What if we created an internet for domains that don't have it yet?
Messy inbox problem
Many domains suffer from the “messy inbox problem.” The term inbox was chosen by a16z, but I prefer input.
This problem happens when the are many data input sources, many of which are manual. After this data is inputted, a cascade of software tools is used. The bottleneck, then, is the input. If the input is solved, it unlocks the whole cascade.
Example:
Take the case of our earlier medical practice. While the job of Anne, an administrative assistant, may be to sift through physical faxes and enter in patient information into their electronic medical record (EMR), she must then pass the baton to Sally, whose job it is to qualify patients and evaluate their eligibility and insurance benefits. Jimmy then requests prior authorization from the patient’s health plan, and Joe schedules that patient’s visit against the limited availability of their physician’s calendars. Each of these administrators use a different software system to complete their work.
Documentation for LLMs
"Reading" is one of the primary activities humans do when they want to learn something.
Furthermore, humans have developed books according to the expected audience. For example, we know it's pointless to give a child an adult book.
We're at a point where many companies want to use LLMs to perform tasks. These LLMs need to be prompted and taught about the companies' needs. However, I don't know if people are taking into account the audience, like we do for books.
A somewhat related thing is the llms.txt
proposal from Jeremy Howard.
Boring but necessary
At Openlayer, we work with enterprise clients. When they want to evaluate a tool (like us) they usually have a long list of requirements that they want to check and a scoring associated with each. Then, each vendor is responsible for presenting or preparing a document showing that they support each requirement.

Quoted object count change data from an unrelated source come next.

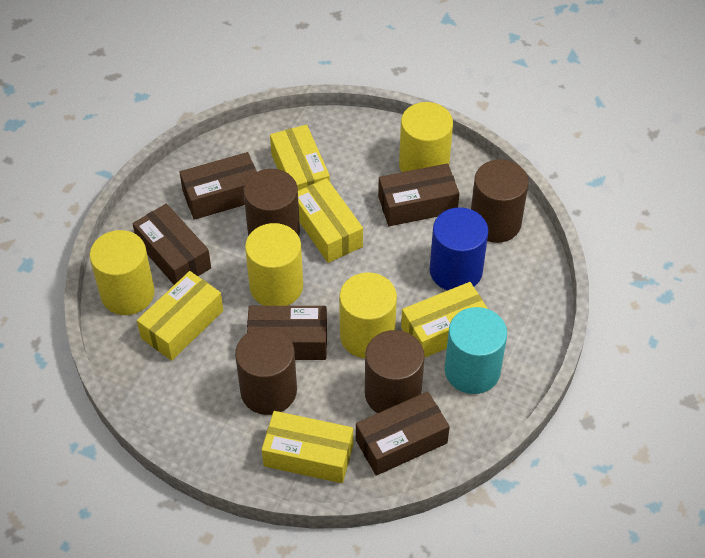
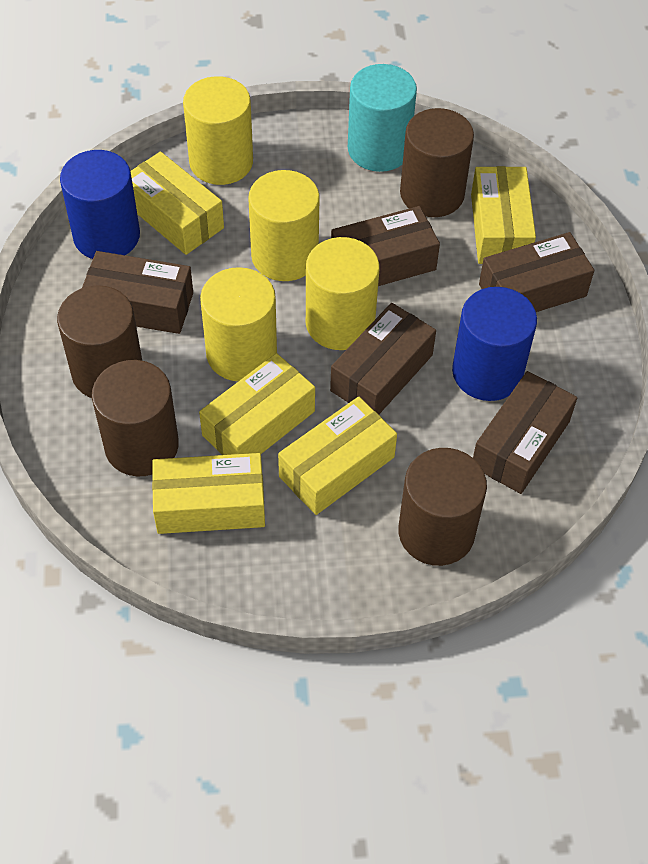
blue cylinder: [430,207,488,290] = 1 -> [60,150,140,259] [452,287,537,401] = 2

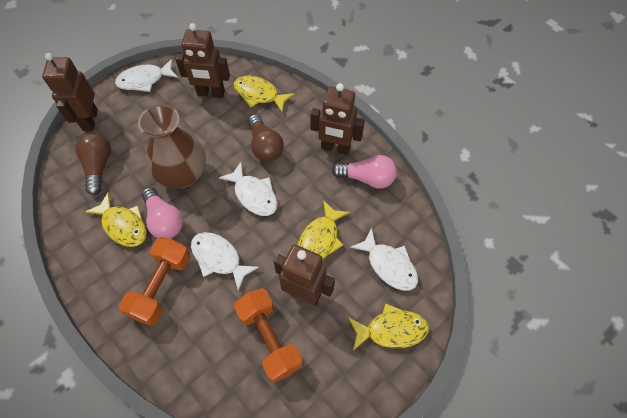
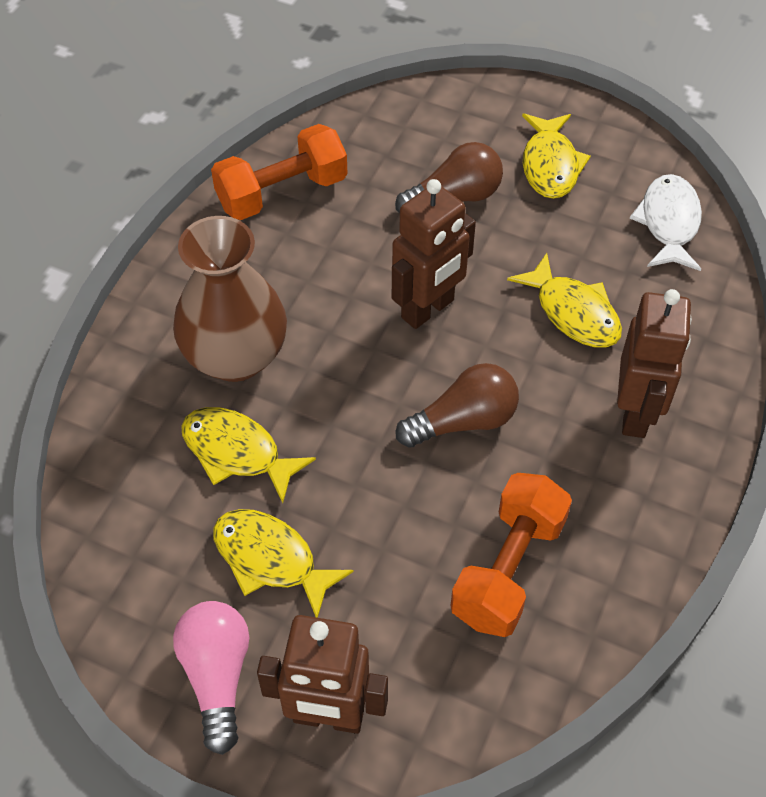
brown robot: [42,53,98,131] [175,23,230,98] [274,245,335,305] [310,83,365,155] = 4 -> [257,615,388,734] [392,179,476,329] [617,289,692,438] = 3
pink light bulb: [141,187,183,238] [332,155,397,189] = 2 -> [173,601,249,755] = 1
white fish: [115,59,178,92] [191,232,259,291] [219,162,278,216] [350,228,418,291] = 4 -> [630,174,702,271] = 1

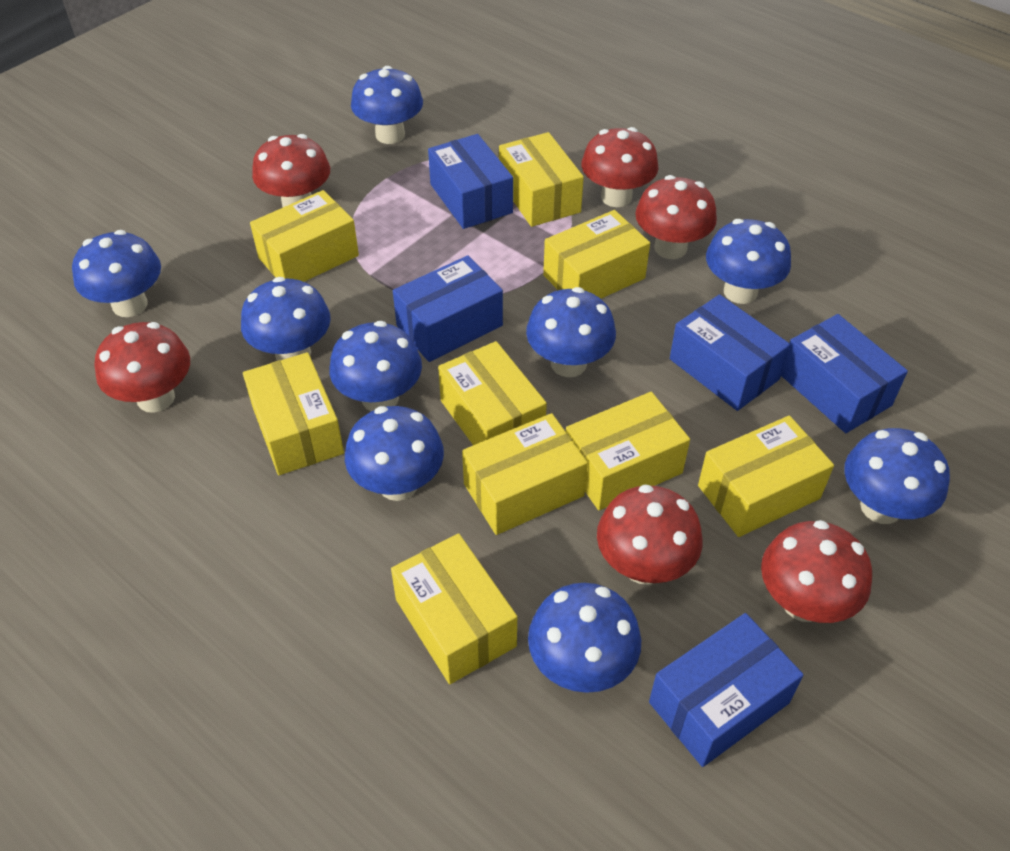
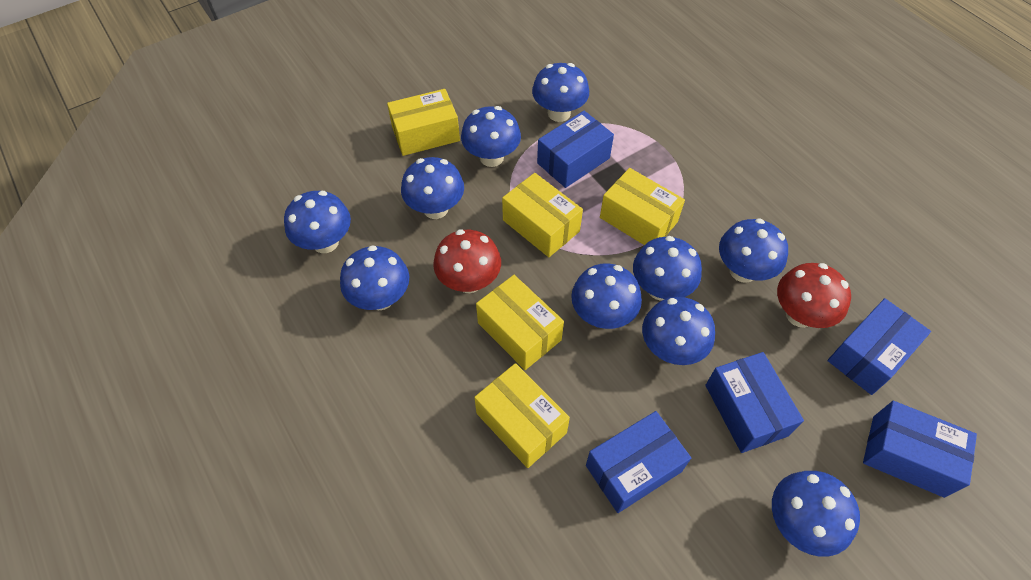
blue mushroom: [72,230,161,317] [241,277,331,361] [329,321,422,411] [345,406,444,501] [351,66,423,144] [526,287,616,377] [528,583,641,693] [706,219,791,304] [844,428,950,524] = 9 -> [284,191,351,253] [340,245,409,310] [401,157,464,219] [461,106,521,167] [532,63,589,122] [571,263,642,329] [633,236,702,301] [642,297,715,365] [719,218,788,283] [772,471,860,557] = 10
red mushroom: [95,322,190,413] [252,134,330,208] [581,127,659,207] [597,484,702,585] [635,175,717,259] [761,520,872,623] = 6 -> [433,230,501,293] [777,263,851,328] = 2
yellow box: [243,352,344,475] [250,190,359,282] [391,533,517,684] [438,341,547,445] [462,413,588,535] [499,132,584,227] [543,210,650,299] [566,392,690,510] [698,416,834,537] = 9 -> [387,89,460,156] [474,363,570,468] [476,275,564,370] [502,173,583,257] [600,168,685,245] = 5

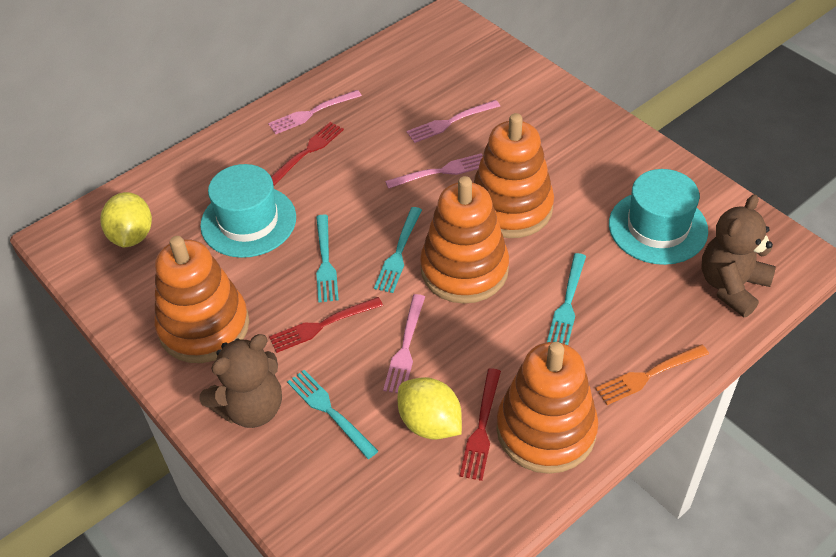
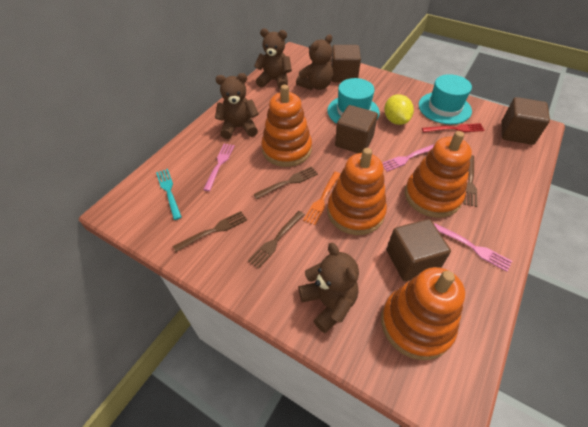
brown cube: none = 0 -> [331,45,361,82] [335,105,378,153] [387,219,451,282] [501,97,550,145] = 4
brown fork: none = 0 -> [173,211,247,252] [248,211,305,269] [253,166,318,199] [464,155,477,207] = 4
brown teddy bear: [200,334,282,428] [701,194,776,317] = 2 -> [215,73,259,139] [254,28,292,89] [296,35,333,90] [299,243,359,333] = 4
pink fork: [268,90,362,134] [383,294,425,393] [385,153,483,189] [407,100,500,143] = 4 -> [203,144,235,191] [382,144,434,172] [434,223,512,272] = 3
red fork: [269,297,383,353] [271,122,344,186] [460,368,501,481] = 3 -> [422,123,485,132] = 1
turquoise fork: [287,370,378,459] [316,214,339,302] [374,207,422,293] [547,253,586,345] = 4 -> [156,169,182,220] = 1
yellow lemon: [101,192,152,248] [398,377,462,439] = 2 -> [384,94,414,125] = 1

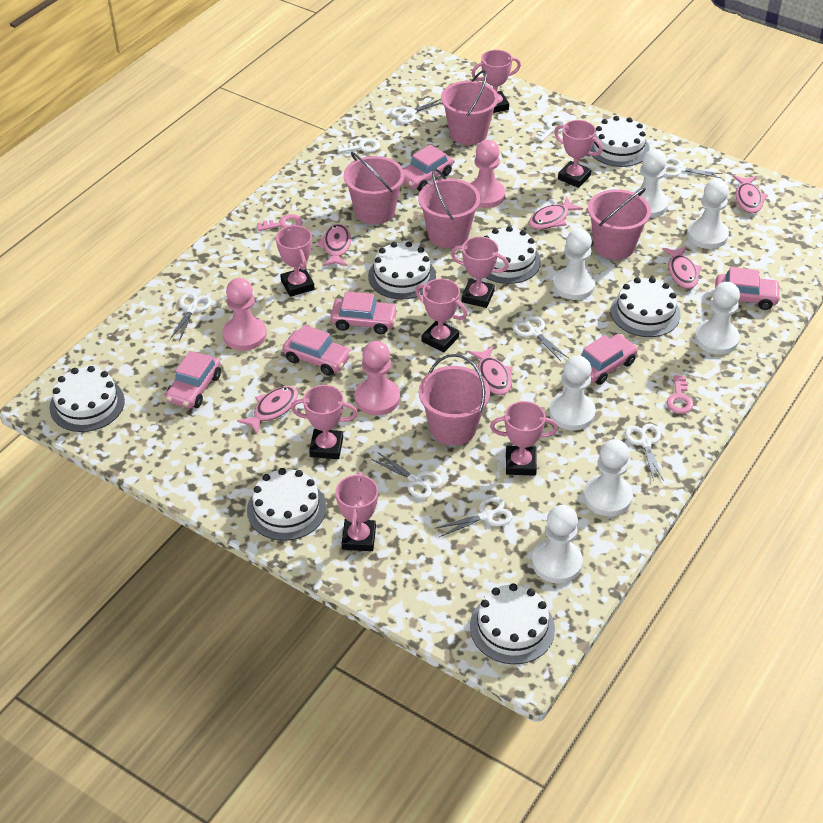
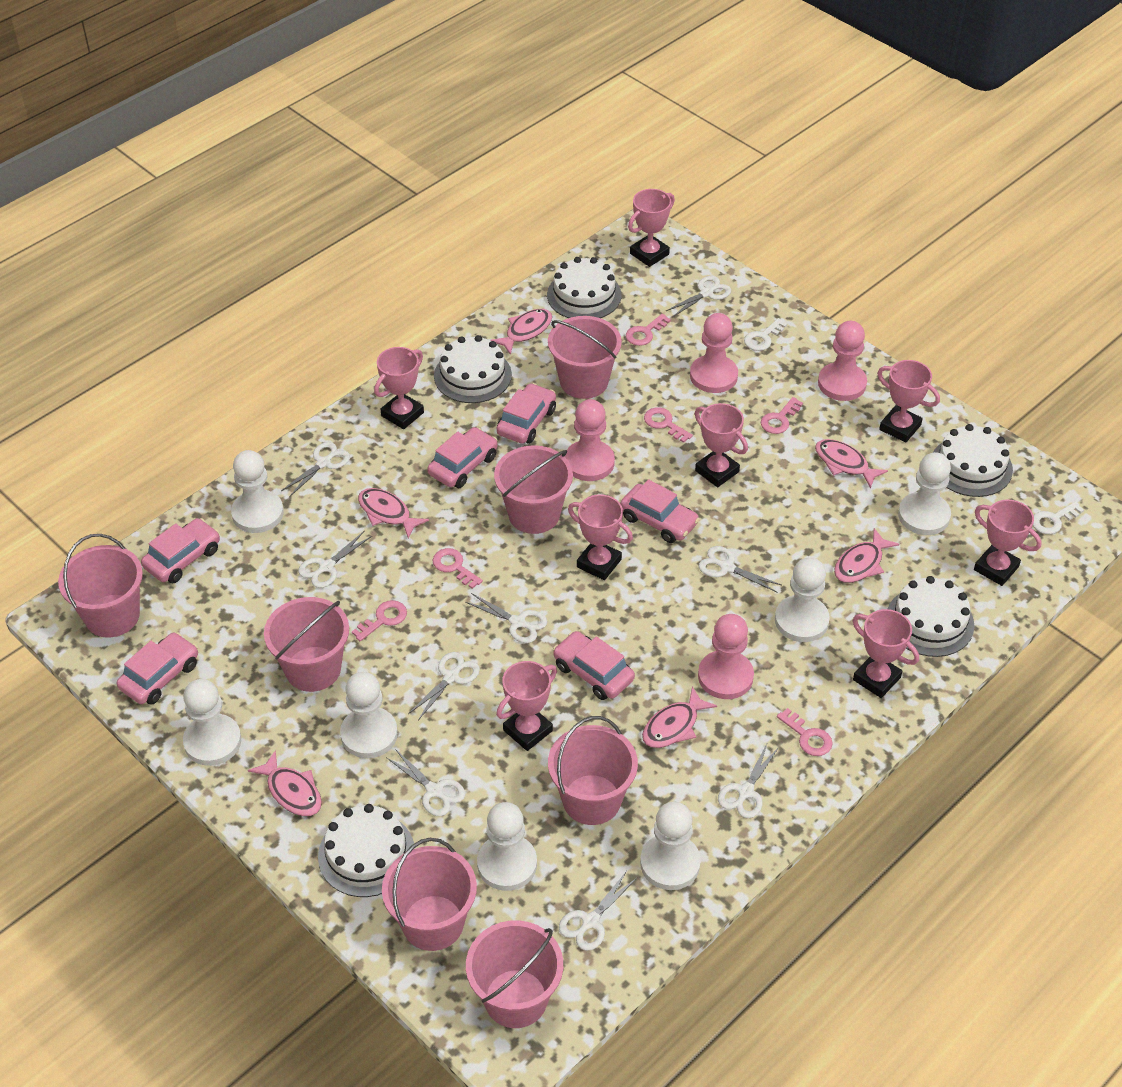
pink bucket: [343,152,405,224] [418,169,480,248] [419,354,490,446] [441,70,498,145] [588,188,651,260] = 5 -> [58,534,143,638] [264,597,349,692] [382,838,477,951] [466,920,563,1028] [494,445,573,534] [548,316,622,399] [548,716,638,825] = 7
pink key: [257,214,302,231] [666,375,693,414] = 2 -> [352,600,407,642] [433,548,483,589] [626,314,671,346] [644,407,693,443] [760,397,803,434] [777,708,833,756] = 6
pink pawn: [222,278,267,351] [355,341,400,415] [470,140,505,208] = 3 -> [565,399,615,481] [690,313,738,393] [698,614,754,699] [818,321,867,401] = 4
white cake: [50,366,125,432] [247,468,326,541] [368,242,436,299] [470,583,555,664] [484,226,541,284] [590,116,649,167] [611,277,681,337] = 7 -> [318,804,415,897] [434,335,512,403] [547,257,622,318] [887,576,974,657] [933,424,1013,497] = 5
white scissors: [170,292,212,341] [371,452,442,499] [390,99,442,124] [436,496,513,537] [513,315,568,361] [625,424,664,481] [665,157,723,178] = 7 -> [281,442,350,497] [298,530,372,588] [386,749,465,816] [408,652,480,720] [465,593,547,643] [559,871,637,951] [666,276,731,317] [699,546,781,592] [718,742,779,818] = 9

This year, I spent more time than I'd like to admit preparing these "requirement conformity" documents.
Could this be automated? Maybe. If we maintain good product documentation and AI agents had access to our platform, I bet they could craft a document like this in no time.
This is a task that is boring but necessary. I'm sure there are many other tasks like this all around.
Thanks to Nicolas Vizioli for reading these notes and pushing me to make them public.